Channa se detuvo un instante.
–Se está moviendo –le dijo al tiempo que se palpaba la tripa de varios meses.
Son se acercó, metió la mano debajo de la camiseta y acarició la piel tersa y joven de su mujer, aunque sin sentir movimiento alguno.
–Aquí, pon los dedos aquí, tonto –le indicó ella, y cogió la mano de su marido y la apretó contra su vientre.
En el rostro de Son Moc se dibujó una clara sonrisa al notar el pequeño impacto.
–Será otro varón –dijo con orgullo–; pega fuerte.
Ella sonrió satisfecha y contenta. La alegría y el cariño hacían más limpia su mirada.
Son Moc la abrazó, y de la ligera presión y el contacto de ambas pieles surgió una sensación sensual. La apretó un poco más y noto cómo sus pechos se pegaban contra el suyo. Cruzaron una mirada de complicidad, rieron y subieron jugueteando la escalera. Corrieron una cortinilla, se desnudaron e hicieron el amor con naturalidad hasta quedar tendidos sobre la manta, desnudos.

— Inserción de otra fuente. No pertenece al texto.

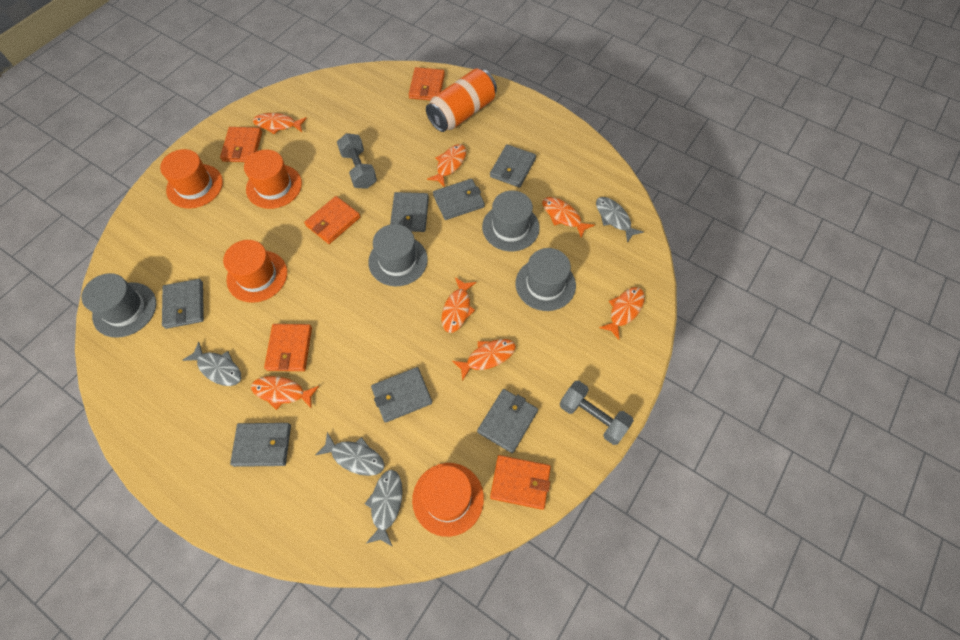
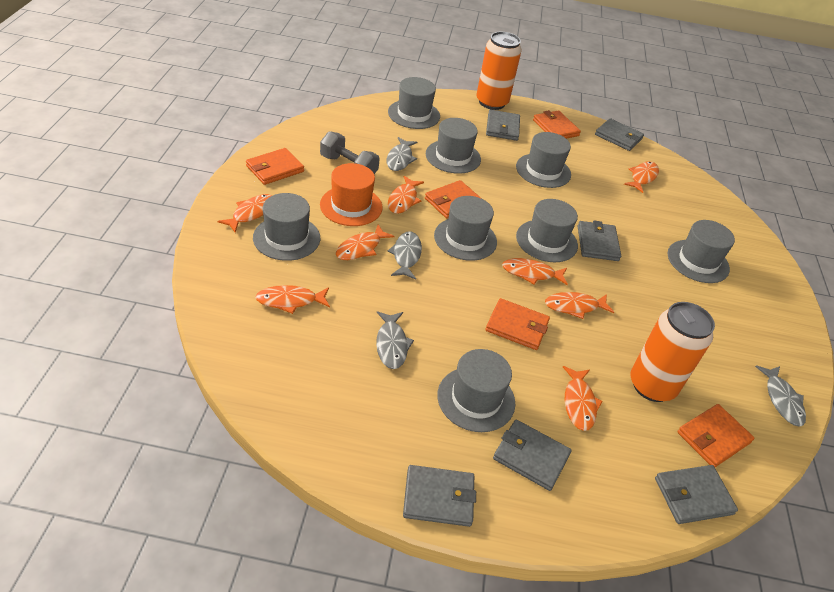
grey dumbbell: [337,133,377,189] [560,381,634,445] = 2 -> [320,131,380,174] = 1
grey hat: [82,273,156,338] [368,224,428,286] [482,191,540,251] [515,248,576,311] = 4 -> [253,193,320,261] [388,77,440,129] [426,118,481,174] [434,196,497,261] [437,349,515,432] [516,132,571,188] [516,199,578,262] [667,220,735,283] = 8
grey wallet: [162,279,204,329] [230,423,291,467] [371,367,432,423] [390,192,429,232] [433,179,485,220] [477,389,538,453] [490,144,536,188] = 7 -> [403,465,476,527] [486,109,520,141] [493,420,572,491] [578,221,621,261] [595,118,644,151] [655,465,738,524] = 6
orange can: [426,69,497,132] = 1 -> [476,32,521,110] [631,302,715,402] = 2
orange fish: [251,376,319,410] [253,113,307,135] [427,144,466,187] [442,277,476,333] [452,339,516,381] [542,197,595,238] [599,287,645,340] = 7 -> [217,194,273,233] [255,285,330,314] [336,224,395,260] [388,176,424,214] [502,258,568,285] [545,292,614,319] [563,366,603,431] [624,161,659,193] = 8
orange hat: [160,149,223,208] [223,240,287,303] [244,150,302,209] [412,463,484,537] = 4 -> [320,163,383,226] = 1

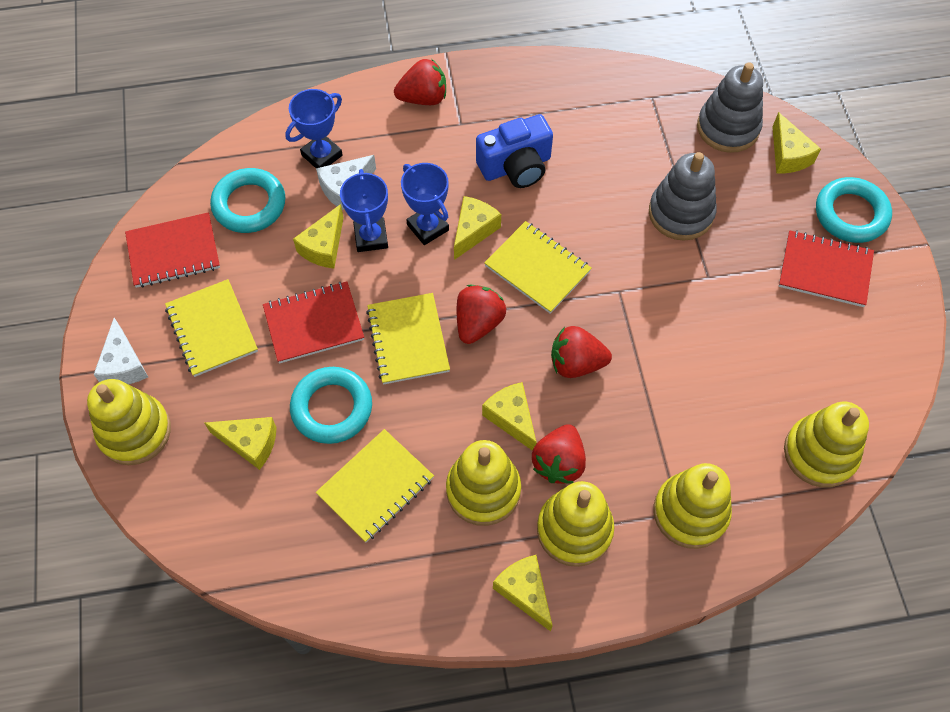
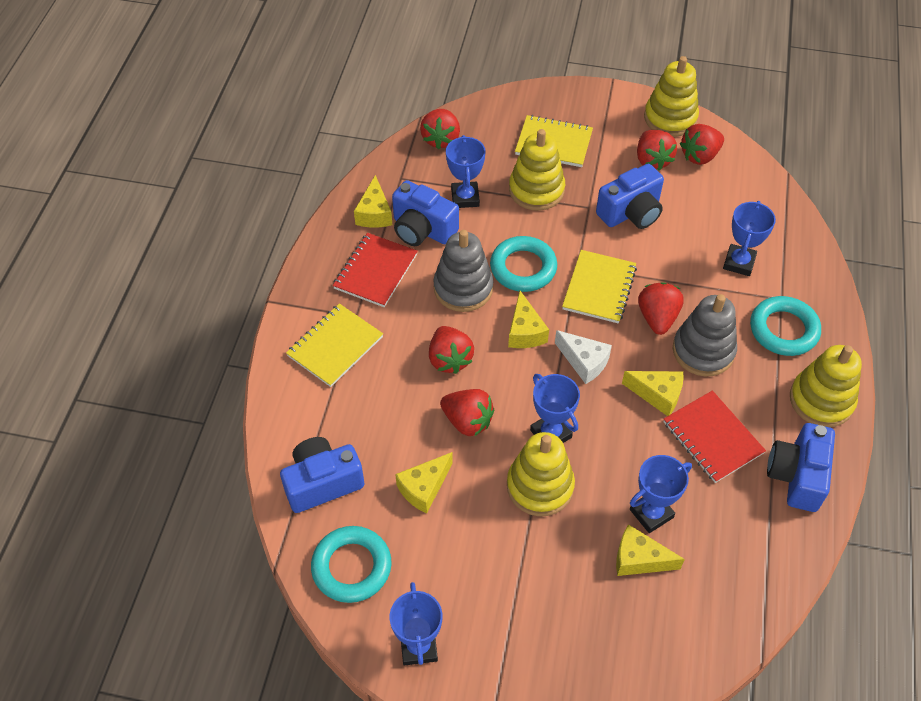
blue camera: [476,114,553,188] = 1 -> [280,437,365,513] [392,180,459,246] [596,164,664,229] [767,423,835,512] = 4
blue trophy: [285,89,342,168] [340,169,388,252] [401,163,449,245] = 3 -> [390,582,442,666] [446,135,485,208] [530,374,580,443] [630,455,692,533] [723,201,776,276] = 5
red notebook: [125,212,220,288] [263,281,364,363] [779,230,874,307] = 3 -> [333,233,418,307] [663,390,766,483] = 2
red strawberry: [394,59,446,105] [457,285,506,344] [532,424,586,484] [551,326,612,378] = 4 -> [420,109,460,150] [429,326,474,374] [440,389,494,437] [637,130,677,171] [638,282,684,335] [680,124,724,165] = 6
white cheese: [94,318,148,384] [316,155,376,210] = 2 -> [555,330,612,384] = 1
yellow cheese: [205,417,276,470] [293,204,344,268] [454,196,501,260] [482,382,537,451] [493,555,553,631] [772,112,821,174] = 6 -> [354,175,392,228] [395,452,453,514] [508,291,549,348] [616,524,685,576] [622,371,684,416] = 5
yellow notebook: [165,279,258,377] [316,429,434,542] [366,293,450,384] [484,221,592,314] = 4 -> [286,303,383,387] [515,115,593,167] [562,250,637,323] = 3
yellow stacking toy: [87,379,171,465] [446,440,521,526] [537,481,614,567] [653,463,732,549] [784,402,869,488] = 5 -> [507,432,575,516] [509,129,565,211] [644,56,699,137] [790,345,862,427] = 4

Después ella se vistió con un gastado sarong de corte vietnamita y una camiseta limpia. Se alisó la ropa con la mano, como intentando eliminar las arrugas. No tenían espejo, así que se volvió hacia su derecha y echó las caderas un poquito hacia delante para ver cómo le sentaba el vestido a su trasero, dejando que su media melena le ocultara parte de la cara. A Son Moc no le pasó desapercibido el detalle coqueto de su esposa.

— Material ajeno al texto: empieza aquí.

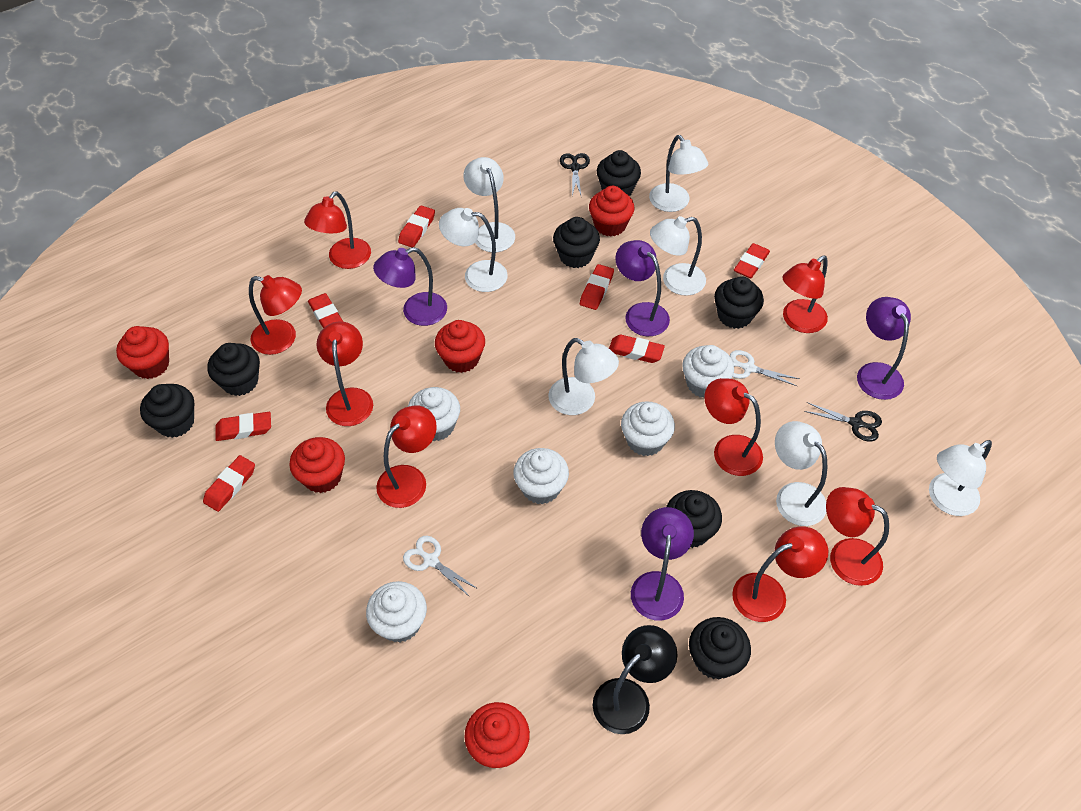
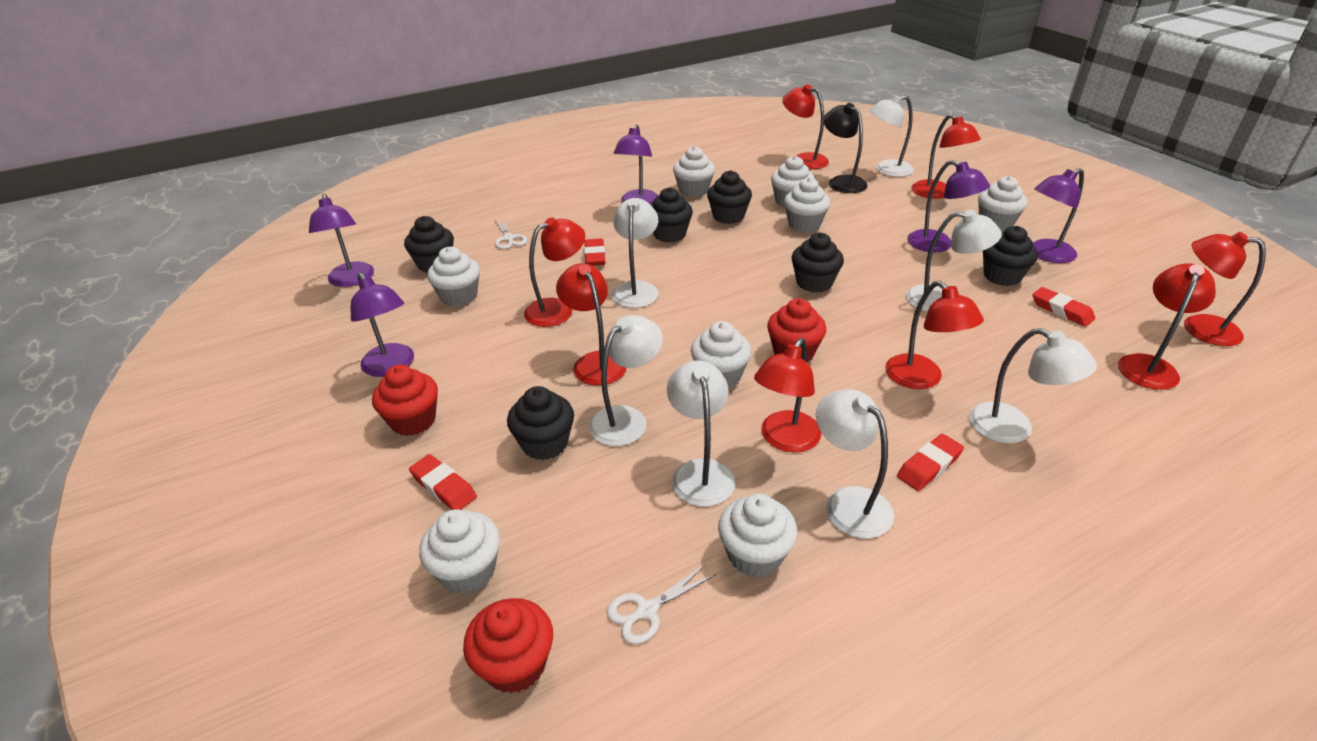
black cupcake: [140,384,194,438] [207,343,260,396] [553,217,600,268] [597,150,641,196] [666,490,722,548] [689,617,751,679] [714,276,764,329] = 7 -> [404,216,454,273] [507,386,574,460] [650,187,693,243] [707,170,752,224] [792,233,844,293] [983,226,1038,286] = 6
black scissors: [560,153,590,196] [804,402,882,442] = 2 -> none = 0
purple lamp: [373,247,447,326] [615,240,670,336] [631,507,694,621] [857,297,911,400] = 4 -> [309,194,374,287] [351,272,414,377] [614,124,658,204] [907,160,990,252] [1033,168,1084,263] = 5
red cupcake: [116,326,169,379] [289,437,345,493] [435,320,485,373] [464,702,530,768] [589,186,635,237] = 5 -> [372,364,438,436] [463,598,553,693] [767,298,826,362] = 3
red eraser: [203,455,255,512] [216,412,271,441] [308,293,343,328] [398,205,435,247] [580,264,614,310] [609,335,665,363] [734,243,770,278] = 7 -> [409,454,477,510] [584,238,605,266] [897,434,964,491] [1032,287,1095,327] = 4
white cupcake: [366,581,427,643] [408,387,460,441] [513,448,569,504] [621,402,675,456] [682,345,734,398] = 5 -> [419,509,500,594] [427,247,480,307] [673,146,715,197] [691,321,751,388] [718,493,797,578] [771,156,815,207] [784,177,830,232] [978,176,1027,231] = 8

Ella vio el gesto de admiración de su marido y se sintió satisfecha. Los ojos color avellana de Channa, mucho más claros que los habitualmente oscuros de las camboyanas, le daban una profundidad fascinante a su mirada. Las pestañas largas y densas, una expresión limpia e inocente y la redondez del óvalo facial componían, junto a sus labios, un rostro que a Son Moc le costaba a veces dejar de contemplar. Y cuando ella le sorprendía observándola, demostraba su satisfacción con un mohín gracioso frunciendo los labios pequeños y perfectos que tanto le gustaban a él. Le gustaban porque no eran como los labios de otras orientales: eran finos en las comisuras, pero se engrosaban en el centro hasta tener el tamaño justo para resultar casi provocativos. El color era más bien pálido y Channa solía untárselos con un poco de aceite para que quedaran brillantes.

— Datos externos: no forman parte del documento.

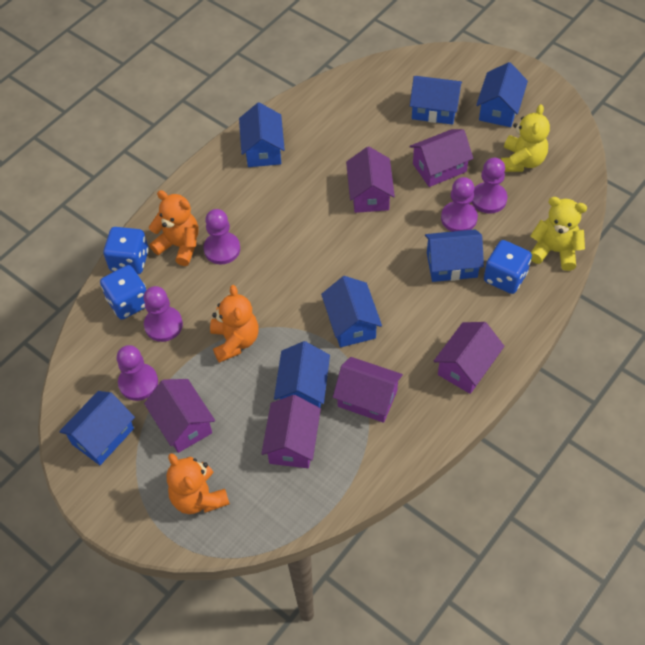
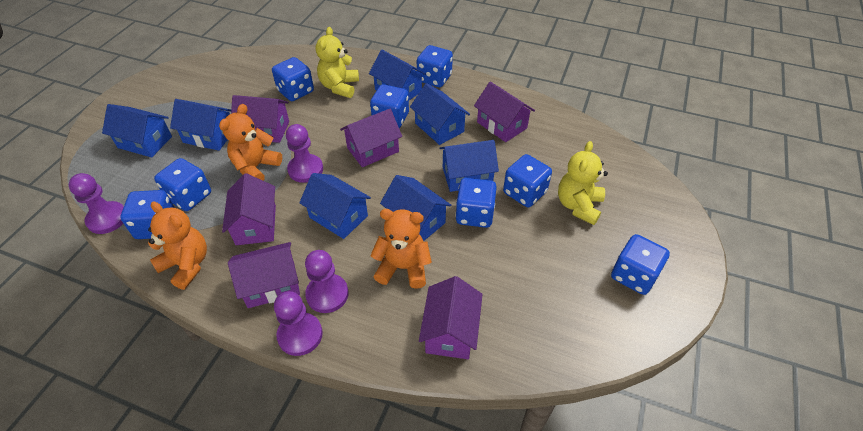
blue dice: [100,265,146,319] [103,227,149,274] [484,240,532,294] = 3 -> [121,190,175,239] [154,158,211,211] [272,57,314,101] [370,84,409,128] [417,45,453,87] [455,178,497,228] [503,154,552,207] [611,234,670,295] = 8
purple pawn: [117,345,158,401] [144,286,183,342] [203,209,240,264] [441,177,478,232] [472,158,507,213] = 5 -> [69,173,124,234] [274,291,323,356] [286,124,323,183] [305,250,349,313] = 4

Son Moc se sintió alegre y pensó que en el templo tenían razón. Cuántas veces le habían dicho: «Uno de los preceptos más importantes de nuestra religión es no desear nada. Así, lo que la vida te dé y tú consigas te hará feliz. ¿Qué importa lo que tengas si tu ansia no te permite disfrutarlo? Tampoco necesitas una mujer guapa, lo importante es que tu mujer te quiera y te respete, que sea alegre, que no sea codiciosa».
Él estaba de acuerdo. Recordó otro de los consejos de los monjes: «De vez en cuando repasa tu vida».
Eso hizo en aquel momento. Era pobre. Tenía un hijo y pronto tendría otro. Amaba a su mujer. Ella era joven, divertida y trabajadora. Los dos se querían, se respetaban y disfrutaban el uno con el otro. Su hijo corría libre por los alrededores, no pasaban hambre y estaban sanos. No necesitaban más.

Poco antes de las ocho llegó con su moto Luc, un vecino, para recoger a Channa. Hun se subió enseguida y ella se sentó detrás, dejando al niño entre ambos. Cogió su hatillo y se apretó contra su hijo para sujetarlo bien. Ambos se despidieron de Son Moc, que se quedó mirándoles hasta que desaparecieron rumbo a Sihanoukville tras la primera curva de la carretera. El sol no podía con la calima y eso le estaba dando al día un tono más bien gris.